L'assurance tend même à recruter de plus en plus de jeunes en alternance en raison de l'émergence de nouvelles professions. « Ces métiers touchent surtout à tout ce qui tourne autour du digital, avec pour finalité la communication ou la gestion. Les métiers statistiques, tels que la gestion de projet, créent également de nouvelles branches », explique Norbert Girard, secrétaire général de l'Observatoire de l'évolution des métiers de l'assurance. Les entreprises du secteur devraient donc faire de plus en plus appel à cette formule.

De l'alternance au recrutement

D'autant que ces jeunes, en contrat de professionnalisation ou en apprentissage, se voient confier diverses missions, extrêmement variées.

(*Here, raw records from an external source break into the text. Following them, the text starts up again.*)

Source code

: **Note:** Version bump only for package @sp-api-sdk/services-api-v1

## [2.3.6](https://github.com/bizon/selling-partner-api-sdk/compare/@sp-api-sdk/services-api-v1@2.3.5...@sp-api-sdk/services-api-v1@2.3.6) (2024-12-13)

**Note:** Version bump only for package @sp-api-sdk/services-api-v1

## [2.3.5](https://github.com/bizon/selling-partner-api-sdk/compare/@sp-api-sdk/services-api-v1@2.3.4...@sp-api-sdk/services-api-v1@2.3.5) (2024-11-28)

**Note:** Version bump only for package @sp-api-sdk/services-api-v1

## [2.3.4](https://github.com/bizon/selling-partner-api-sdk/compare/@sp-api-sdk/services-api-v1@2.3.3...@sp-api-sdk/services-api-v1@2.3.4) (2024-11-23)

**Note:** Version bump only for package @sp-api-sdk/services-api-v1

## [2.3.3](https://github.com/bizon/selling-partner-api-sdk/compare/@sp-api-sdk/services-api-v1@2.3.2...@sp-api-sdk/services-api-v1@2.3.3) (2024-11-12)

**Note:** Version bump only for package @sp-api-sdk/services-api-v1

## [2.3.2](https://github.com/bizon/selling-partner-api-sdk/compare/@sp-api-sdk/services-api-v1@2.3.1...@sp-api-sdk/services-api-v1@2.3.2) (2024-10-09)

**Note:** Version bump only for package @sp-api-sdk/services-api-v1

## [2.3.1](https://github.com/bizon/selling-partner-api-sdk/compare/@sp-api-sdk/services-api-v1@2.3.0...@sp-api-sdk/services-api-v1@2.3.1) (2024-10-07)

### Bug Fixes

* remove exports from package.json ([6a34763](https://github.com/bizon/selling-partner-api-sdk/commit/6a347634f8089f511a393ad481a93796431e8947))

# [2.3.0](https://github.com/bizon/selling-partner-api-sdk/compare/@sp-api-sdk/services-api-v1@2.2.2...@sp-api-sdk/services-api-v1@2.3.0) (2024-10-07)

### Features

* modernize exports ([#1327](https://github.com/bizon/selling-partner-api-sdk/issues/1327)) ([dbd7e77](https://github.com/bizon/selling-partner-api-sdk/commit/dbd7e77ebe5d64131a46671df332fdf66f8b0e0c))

Ce peut être, entre autres, au sein du réseau bancaire, comme chargé d'affaires patrimonial. « Certains occupent également des postes de directeur d'agence. Dans un premier temps en doublon, puis seuls aux manettes », précise Arnaud Gimenez, directeur des partenariats entreprises de l'ESC Pau. Quelques postes sont également proposés dans les fonctions support : RH, contrôle interne, marketing, contrôle de gestion...

Au final, l'alternance s'avère être un mode de recrutement important pour les banques comme pour les assurances. Sur 100 jeunes recrutés en CDI pour un premier emploi, près de 20 % le sont par le biais d'un contrat d'apprentissage ou de professionnalisation, affirme le Centre de formation de la profession bancaire. Et plus on monte en qualification, plus le taux de transformation en emploi durable est élevé.